- Opening Delimiter -

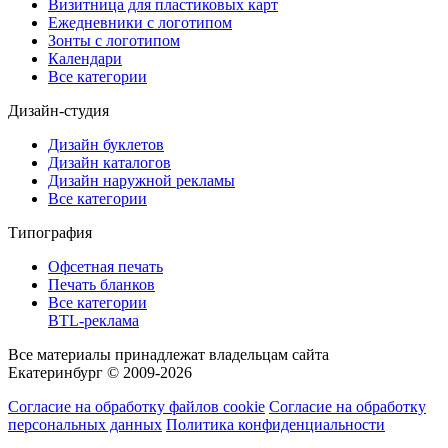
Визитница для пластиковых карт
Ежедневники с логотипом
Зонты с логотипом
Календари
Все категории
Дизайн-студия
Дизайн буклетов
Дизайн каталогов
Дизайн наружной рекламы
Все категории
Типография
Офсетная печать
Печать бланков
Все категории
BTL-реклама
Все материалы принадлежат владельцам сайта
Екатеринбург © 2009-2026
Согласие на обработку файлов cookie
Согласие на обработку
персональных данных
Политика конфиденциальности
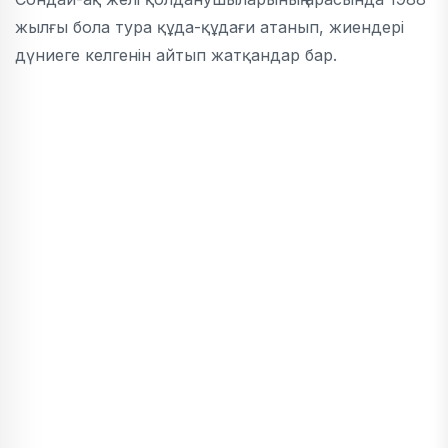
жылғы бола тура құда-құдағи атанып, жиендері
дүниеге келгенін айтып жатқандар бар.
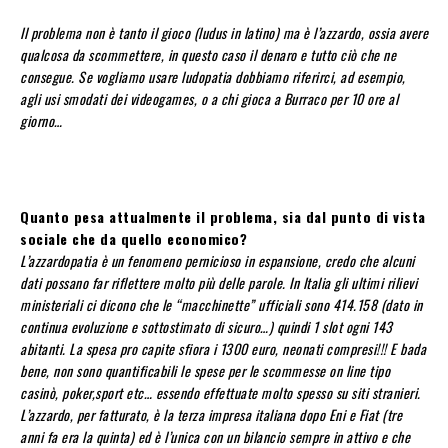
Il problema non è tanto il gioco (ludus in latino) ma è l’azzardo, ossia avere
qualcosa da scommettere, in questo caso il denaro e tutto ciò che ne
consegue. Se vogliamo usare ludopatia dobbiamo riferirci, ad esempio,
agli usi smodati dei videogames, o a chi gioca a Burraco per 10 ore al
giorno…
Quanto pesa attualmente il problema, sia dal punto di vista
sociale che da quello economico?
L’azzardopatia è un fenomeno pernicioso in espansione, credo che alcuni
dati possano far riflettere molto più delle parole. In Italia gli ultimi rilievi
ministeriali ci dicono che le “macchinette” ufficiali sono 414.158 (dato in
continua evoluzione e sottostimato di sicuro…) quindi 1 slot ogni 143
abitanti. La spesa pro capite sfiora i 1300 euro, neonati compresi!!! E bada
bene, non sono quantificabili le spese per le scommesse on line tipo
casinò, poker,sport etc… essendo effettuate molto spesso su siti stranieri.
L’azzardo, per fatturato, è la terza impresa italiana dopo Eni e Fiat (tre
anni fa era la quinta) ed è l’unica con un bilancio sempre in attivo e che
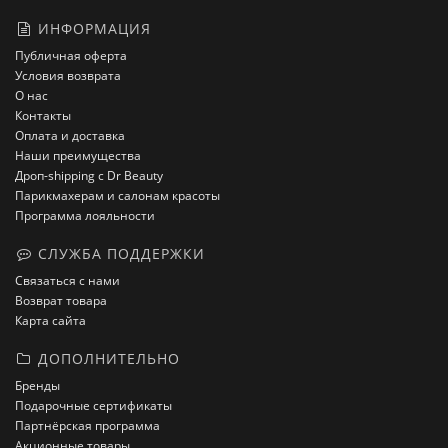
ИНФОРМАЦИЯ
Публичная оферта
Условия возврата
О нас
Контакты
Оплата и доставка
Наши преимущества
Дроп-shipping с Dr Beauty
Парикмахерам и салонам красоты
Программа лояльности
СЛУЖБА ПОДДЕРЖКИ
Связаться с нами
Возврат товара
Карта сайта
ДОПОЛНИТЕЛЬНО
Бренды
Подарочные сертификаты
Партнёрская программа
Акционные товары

- Closing Delimiter -
- Opening Delimiter -

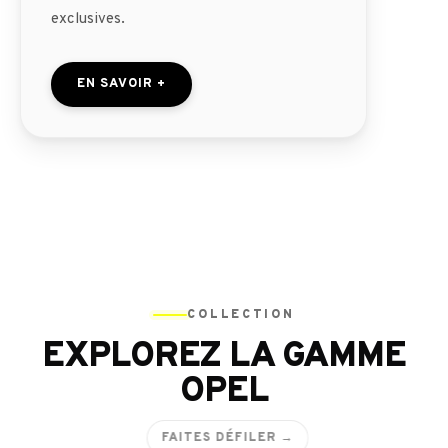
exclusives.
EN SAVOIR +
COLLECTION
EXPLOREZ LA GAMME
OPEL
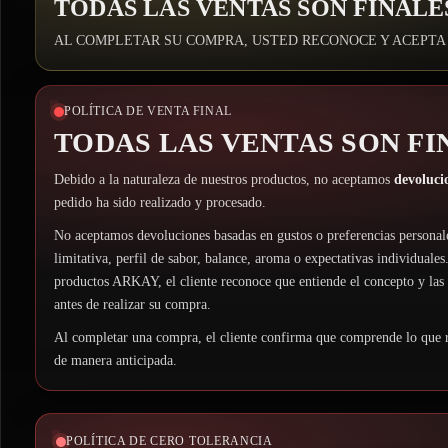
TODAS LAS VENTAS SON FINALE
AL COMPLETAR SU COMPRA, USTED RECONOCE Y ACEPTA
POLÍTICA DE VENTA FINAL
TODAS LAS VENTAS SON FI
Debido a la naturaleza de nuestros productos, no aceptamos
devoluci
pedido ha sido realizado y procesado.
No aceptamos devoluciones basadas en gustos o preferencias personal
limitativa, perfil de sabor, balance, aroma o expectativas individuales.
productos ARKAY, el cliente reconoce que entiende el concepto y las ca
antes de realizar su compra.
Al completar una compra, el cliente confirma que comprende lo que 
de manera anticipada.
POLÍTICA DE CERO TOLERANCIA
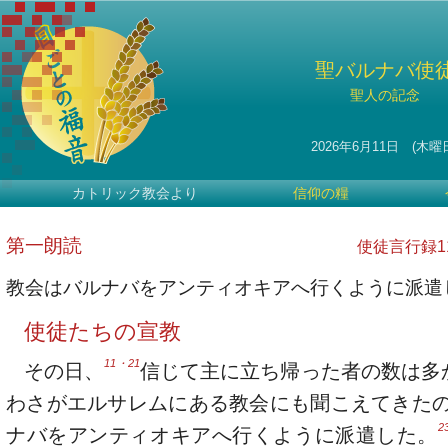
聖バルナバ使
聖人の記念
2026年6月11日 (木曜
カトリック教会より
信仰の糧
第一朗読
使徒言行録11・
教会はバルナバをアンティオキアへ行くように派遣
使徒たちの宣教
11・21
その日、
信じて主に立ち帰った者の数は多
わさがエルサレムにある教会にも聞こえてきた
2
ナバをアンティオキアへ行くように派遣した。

- Closing Delimiter -
- Opening Delimiter -

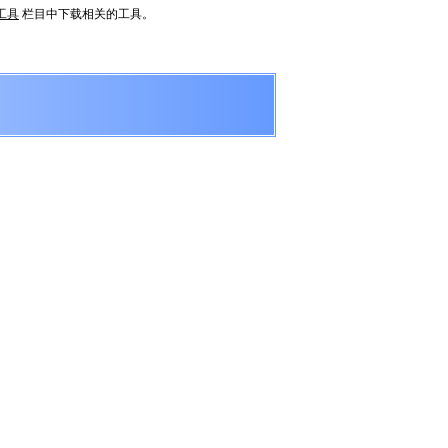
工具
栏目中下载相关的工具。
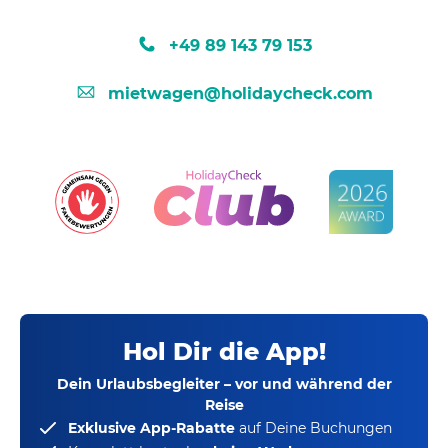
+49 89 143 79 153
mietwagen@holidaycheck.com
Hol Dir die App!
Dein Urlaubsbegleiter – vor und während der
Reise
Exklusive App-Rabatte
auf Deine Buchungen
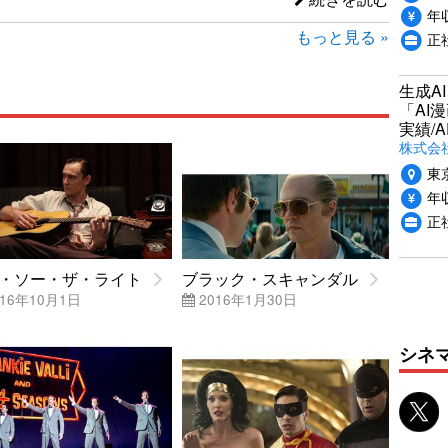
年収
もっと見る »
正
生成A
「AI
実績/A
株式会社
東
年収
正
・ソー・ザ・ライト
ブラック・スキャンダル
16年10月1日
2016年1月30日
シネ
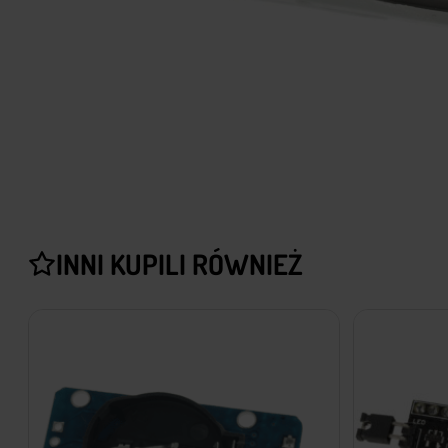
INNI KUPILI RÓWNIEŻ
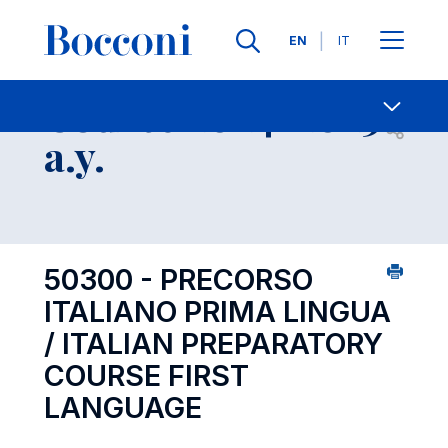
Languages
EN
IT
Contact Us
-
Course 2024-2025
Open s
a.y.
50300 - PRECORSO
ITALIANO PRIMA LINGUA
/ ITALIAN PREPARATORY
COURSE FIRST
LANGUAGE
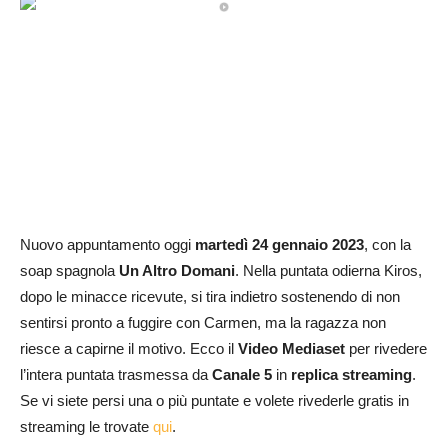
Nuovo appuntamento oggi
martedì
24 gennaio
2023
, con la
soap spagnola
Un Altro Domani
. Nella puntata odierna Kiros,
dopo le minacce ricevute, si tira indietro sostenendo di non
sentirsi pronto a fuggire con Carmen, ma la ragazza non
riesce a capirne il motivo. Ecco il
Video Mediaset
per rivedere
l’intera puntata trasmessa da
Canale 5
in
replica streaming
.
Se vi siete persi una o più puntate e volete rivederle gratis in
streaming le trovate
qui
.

- Closing Delimiter -

TASK OBJECTIVE — A complete answer reproduces every line of the records in which the word "POLÍTICA" occurs.

ANSWER TO THE PROBLEM —
POLÍTICA DE VENTA FINAL
POLÍTICA DE CERO TOLERANCIA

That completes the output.